PROBLEM DETAILS:
Turn the records, from the line containing "Give a lens" down through the line containing "dist [0.002905, -0.000636]", into a numbered list with no blank lines. Leave out the pictures.

SUPPLIED ENTRIES:

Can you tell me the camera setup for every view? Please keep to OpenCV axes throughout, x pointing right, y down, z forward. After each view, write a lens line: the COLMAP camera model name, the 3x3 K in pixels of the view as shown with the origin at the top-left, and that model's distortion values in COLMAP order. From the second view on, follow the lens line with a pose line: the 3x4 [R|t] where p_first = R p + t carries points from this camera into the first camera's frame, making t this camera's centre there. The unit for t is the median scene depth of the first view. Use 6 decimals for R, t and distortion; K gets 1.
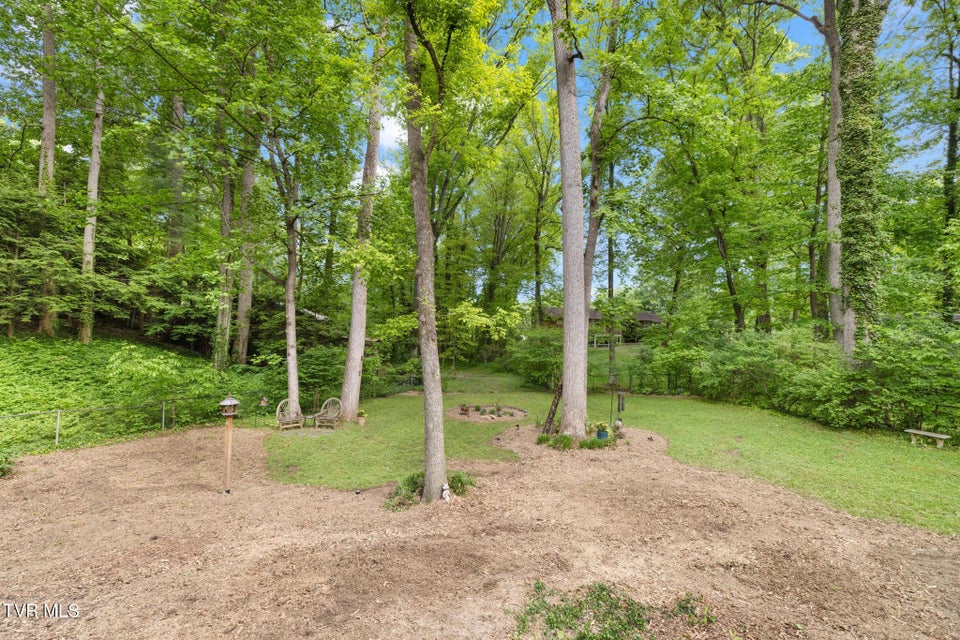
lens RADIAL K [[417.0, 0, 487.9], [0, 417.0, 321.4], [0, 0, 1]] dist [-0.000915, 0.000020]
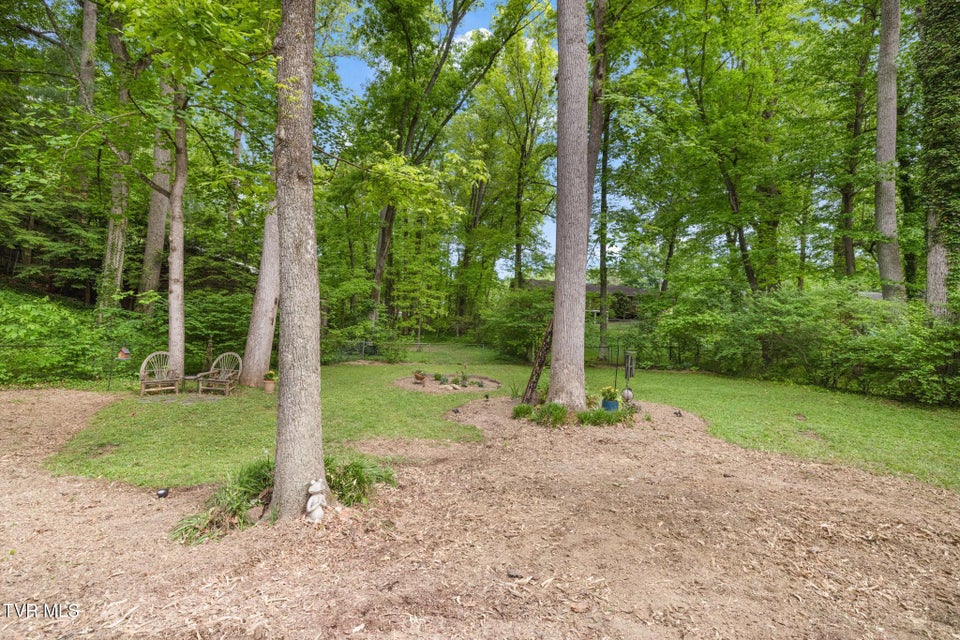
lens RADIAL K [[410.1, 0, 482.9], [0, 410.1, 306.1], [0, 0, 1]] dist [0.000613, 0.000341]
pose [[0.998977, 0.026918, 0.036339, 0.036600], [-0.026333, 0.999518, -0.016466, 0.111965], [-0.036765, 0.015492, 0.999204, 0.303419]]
--
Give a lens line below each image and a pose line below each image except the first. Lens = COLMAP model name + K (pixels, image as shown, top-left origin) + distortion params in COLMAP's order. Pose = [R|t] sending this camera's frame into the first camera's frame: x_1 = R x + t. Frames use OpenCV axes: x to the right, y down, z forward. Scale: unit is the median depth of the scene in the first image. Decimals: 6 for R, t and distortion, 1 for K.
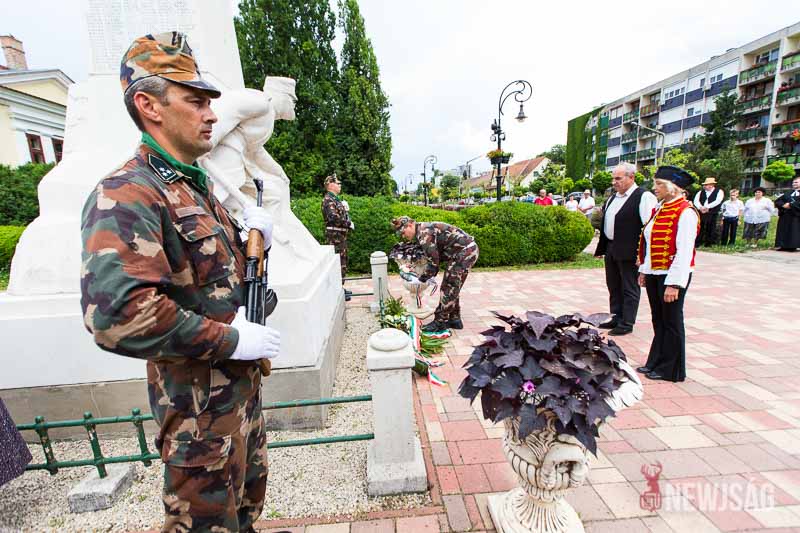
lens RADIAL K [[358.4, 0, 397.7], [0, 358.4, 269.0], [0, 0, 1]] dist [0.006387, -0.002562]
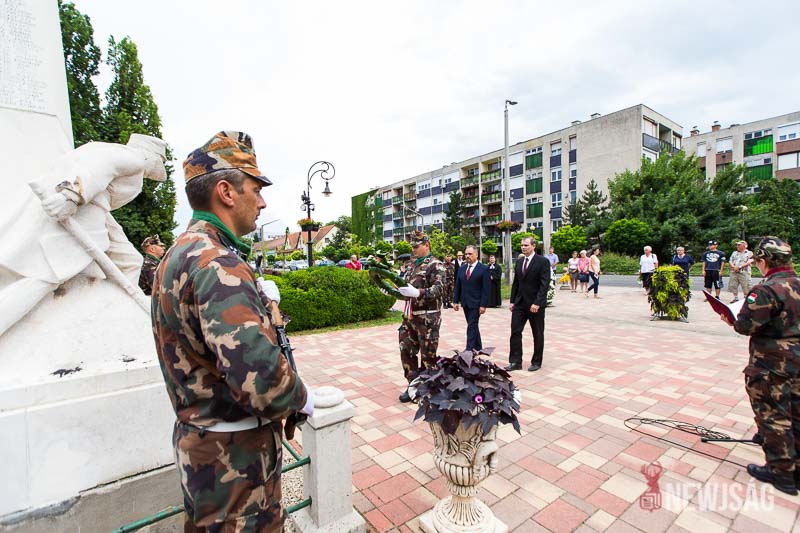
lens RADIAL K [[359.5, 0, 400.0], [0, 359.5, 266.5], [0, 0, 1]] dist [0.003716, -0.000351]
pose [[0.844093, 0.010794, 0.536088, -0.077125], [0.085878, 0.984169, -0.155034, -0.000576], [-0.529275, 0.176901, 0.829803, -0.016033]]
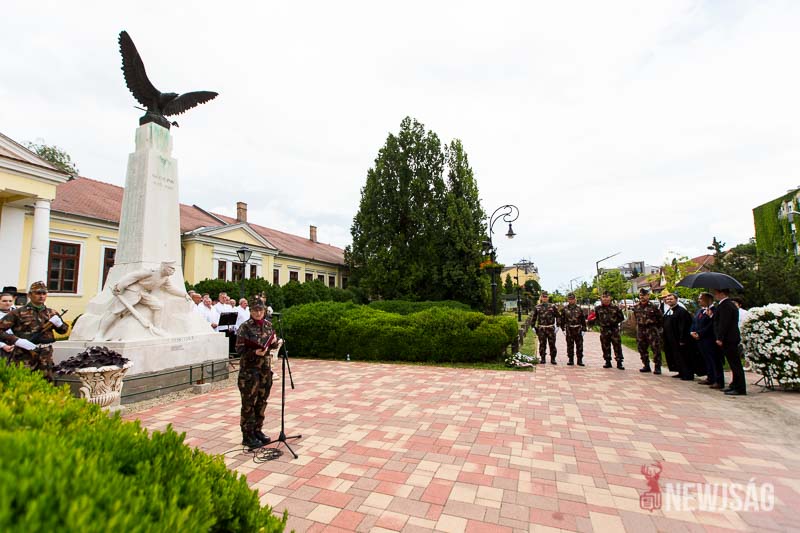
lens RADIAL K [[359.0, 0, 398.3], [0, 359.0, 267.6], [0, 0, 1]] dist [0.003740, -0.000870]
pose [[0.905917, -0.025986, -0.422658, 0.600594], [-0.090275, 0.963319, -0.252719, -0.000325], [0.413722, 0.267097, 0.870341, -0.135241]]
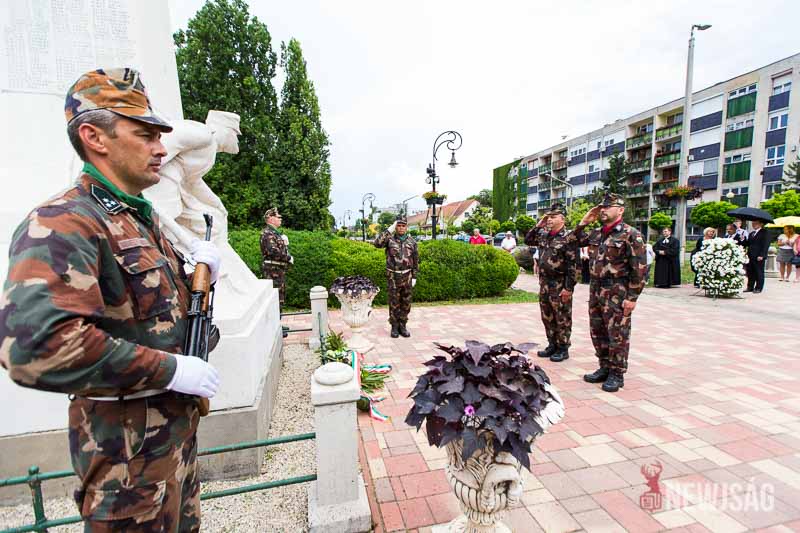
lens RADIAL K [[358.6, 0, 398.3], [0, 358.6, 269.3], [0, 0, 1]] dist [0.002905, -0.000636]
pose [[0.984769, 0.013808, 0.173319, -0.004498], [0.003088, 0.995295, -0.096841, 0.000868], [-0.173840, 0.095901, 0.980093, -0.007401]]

EXERCISE ANSWER:
1. Give a lens line below each image and a pose line below each image except the first. Lens = COLMAP model name + K (pixels, image as shown, top-left origin) + distortion params in COLMAP's order. Pose = [R|t] sending this camera's frame into the first camera's frame: x_1 = R x + t. Frames use OpenCV axes: x to the right, y down, z forward. Scale: unit is the median depth of the scene in the first image. Decimals: 6 for R, t and distortion, 1 for K.
2. lens RADIAL K [[358.4, 0, 397.7], [0, 358.4, 269.0], [0, 0, 1]] dist [0.006387, -0.002562]
3. lens RADIAL K [[359.5, 0, 400.0], [0, 359.5, 266.5], [0, 0, 1]] dist [0.003716, -0.000351]
4. pose [[0.844093, 0.010794, 0.536088, -0.077125], [0.085878, 0.984169, -0.155034, -0.000576], [-0.529275, 0.176901, 0.829803, -0.016033]]
5. lens RADIAL K [[359.0, 0, 398.3], [0, 359.0, 267.6], [0, 0, 1]] dist [0.003740, -0.000870]
6. pose [[0.905917, -0.025986, -0.422658, 0.600594], [-0.090275, 0.963319, -0.252719, -0.000325], [0.413722, 0.267097, 0.870341, -0.135241]]
7. lens RADIAL K [[358.6, 0, 398.3], [0, 358.6, 269.3], [0, 0, 1]] dist [0.002905, -0.000636]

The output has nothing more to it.